CONSIGNE DONNÉE 1 — Relevez toutes les lignes de la liste où figure la chaîne « kern ». Tenez compte de la casse.

== EXTRAIT DU TEXTE

COMPAGNIE DE L'ÉGALITÉ.

L'an 1er de l'égalité et de la liberté, les fédérés des 83 départements et les patriotes parisiens soussignés, animés par le zèle et l'amour de la patrie, ennuyés de l'impunité des criminels de lèse-nation, ayant appris que ces traîtres avaient l'audace de menacer les sentinelles[1], fatigués de les surveiller, et vu le danger imminent de la patrie, se sont transportés à Orléans pour solliciter et veiller à l'exécution du décret concernant les perfides détenus dans la ville. Espérant par ce motif mettre fin aux dépenses excessives qu'occasionne à l'empire français la trop longue détention des conspirateurs qui en avaient juré la ruine et la perte, ces mêmes citoyens soussignés déclarent et certifient qu'ayant reconnu pour leur général le patriote Fournier, ils attestent qu'il s'est comporté en brave citoyen, avec tout le civisme et l'honnêteté possible envers ses égaux et ses camarades ; que c'est contre son gré, ses vœux et malgré lui qu'il n'a pu parvenir à conduire à Saumur les prisonniers d'État ; qu'il a eu pour eux, pendant la route, tous les soins possibles ; enfin, qu'arrivés à Versailles, lieu de leur destination, le peuple souverain, justement irrité à l'aspect de ses implacables ennemis, s'empara d'eux, et qu'il aurait péri plusieurs milliers de citoyens sans sa prudence et ses lumières. Ne pouvant mieux reconnaître le patriote Fournier, nous lui avons offert le présent certificat pour lui valoir et servir ce que de raison et de réponse à tous ceux à qui la liberté et l'égalité de cette conduite déplaît.

====
== LISTE DE L'EXERCICE

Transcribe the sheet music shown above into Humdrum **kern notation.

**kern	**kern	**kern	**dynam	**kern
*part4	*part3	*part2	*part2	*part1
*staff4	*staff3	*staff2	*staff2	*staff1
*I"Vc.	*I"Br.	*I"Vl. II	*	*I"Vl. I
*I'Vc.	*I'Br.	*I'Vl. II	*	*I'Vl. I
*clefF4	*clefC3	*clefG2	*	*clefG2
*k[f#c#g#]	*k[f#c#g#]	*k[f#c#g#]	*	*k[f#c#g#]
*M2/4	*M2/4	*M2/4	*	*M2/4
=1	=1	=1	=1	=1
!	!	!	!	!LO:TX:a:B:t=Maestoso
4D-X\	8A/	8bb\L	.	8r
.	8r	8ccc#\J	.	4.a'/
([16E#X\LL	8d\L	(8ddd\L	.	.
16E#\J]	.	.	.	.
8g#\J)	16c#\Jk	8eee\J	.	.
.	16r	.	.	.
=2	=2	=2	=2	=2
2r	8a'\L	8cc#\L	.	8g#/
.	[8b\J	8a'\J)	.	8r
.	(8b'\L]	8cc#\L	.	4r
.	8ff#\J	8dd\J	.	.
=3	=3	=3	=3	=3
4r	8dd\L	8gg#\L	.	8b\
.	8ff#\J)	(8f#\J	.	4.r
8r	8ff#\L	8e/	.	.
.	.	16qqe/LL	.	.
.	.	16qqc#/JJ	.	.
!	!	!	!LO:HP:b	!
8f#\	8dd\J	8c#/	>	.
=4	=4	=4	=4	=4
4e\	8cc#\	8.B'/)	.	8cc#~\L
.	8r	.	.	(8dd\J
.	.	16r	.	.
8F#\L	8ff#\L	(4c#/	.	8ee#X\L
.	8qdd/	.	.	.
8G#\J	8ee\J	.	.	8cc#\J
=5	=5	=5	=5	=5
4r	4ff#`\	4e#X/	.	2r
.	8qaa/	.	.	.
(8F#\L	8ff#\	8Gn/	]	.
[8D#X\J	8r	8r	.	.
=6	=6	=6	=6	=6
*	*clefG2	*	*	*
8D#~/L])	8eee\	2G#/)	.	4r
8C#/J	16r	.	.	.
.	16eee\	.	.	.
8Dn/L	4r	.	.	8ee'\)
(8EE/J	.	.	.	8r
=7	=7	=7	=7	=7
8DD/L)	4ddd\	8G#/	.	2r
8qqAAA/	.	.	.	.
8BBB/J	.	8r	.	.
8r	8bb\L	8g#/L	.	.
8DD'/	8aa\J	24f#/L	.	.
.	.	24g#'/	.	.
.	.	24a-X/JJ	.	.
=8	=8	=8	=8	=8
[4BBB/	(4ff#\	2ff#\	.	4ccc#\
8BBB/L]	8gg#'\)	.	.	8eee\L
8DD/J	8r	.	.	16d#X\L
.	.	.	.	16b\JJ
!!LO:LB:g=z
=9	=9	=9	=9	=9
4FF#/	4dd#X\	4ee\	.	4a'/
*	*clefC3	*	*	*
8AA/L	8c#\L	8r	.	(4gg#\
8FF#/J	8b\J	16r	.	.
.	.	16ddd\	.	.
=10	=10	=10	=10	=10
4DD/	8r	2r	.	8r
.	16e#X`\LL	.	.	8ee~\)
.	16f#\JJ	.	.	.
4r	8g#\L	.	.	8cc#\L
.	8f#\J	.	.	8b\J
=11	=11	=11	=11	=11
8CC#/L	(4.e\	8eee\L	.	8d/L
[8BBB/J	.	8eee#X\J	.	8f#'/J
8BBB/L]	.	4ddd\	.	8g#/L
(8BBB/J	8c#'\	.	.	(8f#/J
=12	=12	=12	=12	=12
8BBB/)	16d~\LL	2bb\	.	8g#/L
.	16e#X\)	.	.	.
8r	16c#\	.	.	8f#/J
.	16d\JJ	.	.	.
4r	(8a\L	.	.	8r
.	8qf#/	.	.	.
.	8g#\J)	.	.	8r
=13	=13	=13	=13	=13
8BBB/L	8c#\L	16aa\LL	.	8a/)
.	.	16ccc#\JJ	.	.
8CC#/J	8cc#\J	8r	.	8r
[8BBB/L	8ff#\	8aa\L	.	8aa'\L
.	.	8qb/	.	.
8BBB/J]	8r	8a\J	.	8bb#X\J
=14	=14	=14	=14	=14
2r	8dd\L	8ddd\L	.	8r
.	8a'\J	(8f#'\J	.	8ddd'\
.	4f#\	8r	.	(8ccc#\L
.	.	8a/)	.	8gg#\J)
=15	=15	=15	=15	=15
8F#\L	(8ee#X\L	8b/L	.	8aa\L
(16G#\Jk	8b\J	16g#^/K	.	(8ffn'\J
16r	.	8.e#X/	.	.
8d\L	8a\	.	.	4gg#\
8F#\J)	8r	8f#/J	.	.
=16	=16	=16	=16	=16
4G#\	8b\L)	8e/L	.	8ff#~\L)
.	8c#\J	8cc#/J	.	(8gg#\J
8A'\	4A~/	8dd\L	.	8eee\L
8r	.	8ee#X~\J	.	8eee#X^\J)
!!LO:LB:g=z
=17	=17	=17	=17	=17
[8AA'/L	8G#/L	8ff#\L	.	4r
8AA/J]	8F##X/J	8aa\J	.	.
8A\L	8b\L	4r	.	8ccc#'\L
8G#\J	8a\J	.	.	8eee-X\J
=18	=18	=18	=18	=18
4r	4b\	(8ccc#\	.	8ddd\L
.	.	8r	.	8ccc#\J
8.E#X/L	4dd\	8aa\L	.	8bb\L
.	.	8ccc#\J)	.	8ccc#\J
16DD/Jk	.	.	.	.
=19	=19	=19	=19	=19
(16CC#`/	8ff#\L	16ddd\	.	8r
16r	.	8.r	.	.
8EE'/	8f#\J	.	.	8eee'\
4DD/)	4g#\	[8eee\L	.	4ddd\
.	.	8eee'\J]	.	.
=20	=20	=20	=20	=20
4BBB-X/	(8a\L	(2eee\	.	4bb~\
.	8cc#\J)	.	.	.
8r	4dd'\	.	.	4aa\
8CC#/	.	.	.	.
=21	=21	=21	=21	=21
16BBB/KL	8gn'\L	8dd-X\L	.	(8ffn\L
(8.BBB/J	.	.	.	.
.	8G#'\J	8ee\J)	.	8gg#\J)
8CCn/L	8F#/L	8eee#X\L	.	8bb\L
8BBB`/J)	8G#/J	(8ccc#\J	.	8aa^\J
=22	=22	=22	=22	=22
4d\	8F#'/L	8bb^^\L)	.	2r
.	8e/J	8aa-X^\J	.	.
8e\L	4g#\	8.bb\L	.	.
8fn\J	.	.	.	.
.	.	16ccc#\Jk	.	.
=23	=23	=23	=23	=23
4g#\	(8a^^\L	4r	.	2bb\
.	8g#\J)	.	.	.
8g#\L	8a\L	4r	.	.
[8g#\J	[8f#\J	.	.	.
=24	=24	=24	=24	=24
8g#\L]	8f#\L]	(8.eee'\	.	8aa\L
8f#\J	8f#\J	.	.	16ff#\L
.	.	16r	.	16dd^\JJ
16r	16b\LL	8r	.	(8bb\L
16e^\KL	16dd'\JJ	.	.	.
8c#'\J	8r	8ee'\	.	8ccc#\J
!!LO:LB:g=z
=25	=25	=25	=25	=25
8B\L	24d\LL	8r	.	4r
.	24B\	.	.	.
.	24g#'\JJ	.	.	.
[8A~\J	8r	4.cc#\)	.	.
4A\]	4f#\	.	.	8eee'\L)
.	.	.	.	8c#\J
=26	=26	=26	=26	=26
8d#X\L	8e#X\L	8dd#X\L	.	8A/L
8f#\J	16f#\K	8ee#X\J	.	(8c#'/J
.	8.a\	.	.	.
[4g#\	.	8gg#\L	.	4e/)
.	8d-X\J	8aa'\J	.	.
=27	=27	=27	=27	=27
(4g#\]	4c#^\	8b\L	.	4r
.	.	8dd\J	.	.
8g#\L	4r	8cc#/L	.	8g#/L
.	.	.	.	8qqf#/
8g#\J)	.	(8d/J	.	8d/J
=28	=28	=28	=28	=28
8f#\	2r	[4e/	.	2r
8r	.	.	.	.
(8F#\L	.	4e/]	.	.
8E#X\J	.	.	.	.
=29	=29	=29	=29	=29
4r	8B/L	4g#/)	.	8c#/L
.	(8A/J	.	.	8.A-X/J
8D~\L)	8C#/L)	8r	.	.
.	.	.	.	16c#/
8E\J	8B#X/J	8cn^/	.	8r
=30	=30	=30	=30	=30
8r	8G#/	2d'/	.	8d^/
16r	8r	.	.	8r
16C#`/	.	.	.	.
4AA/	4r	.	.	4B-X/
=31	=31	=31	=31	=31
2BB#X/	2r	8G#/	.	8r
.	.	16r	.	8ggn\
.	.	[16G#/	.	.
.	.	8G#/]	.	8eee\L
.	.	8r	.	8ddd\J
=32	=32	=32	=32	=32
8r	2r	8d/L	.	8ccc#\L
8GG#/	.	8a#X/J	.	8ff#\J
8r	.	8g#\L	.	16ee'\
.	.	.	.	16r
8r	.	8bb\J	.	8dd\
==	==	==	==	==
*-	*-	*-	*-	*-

====

CONSIGNE DONNÉE 2 — D'après le certificat de la Compagnie de l'égalité, qui les signataires ont-ils reconnu pour leur général ?

RÉPONSE COMPLÈTE 1 —
Transcribe the sheet music shown above into Humdrum **kern notation.
**kern	**kern	**kern	**dynam	**kern

RÉPONSE COMPLÈTE 2 — Le patriote Fournier.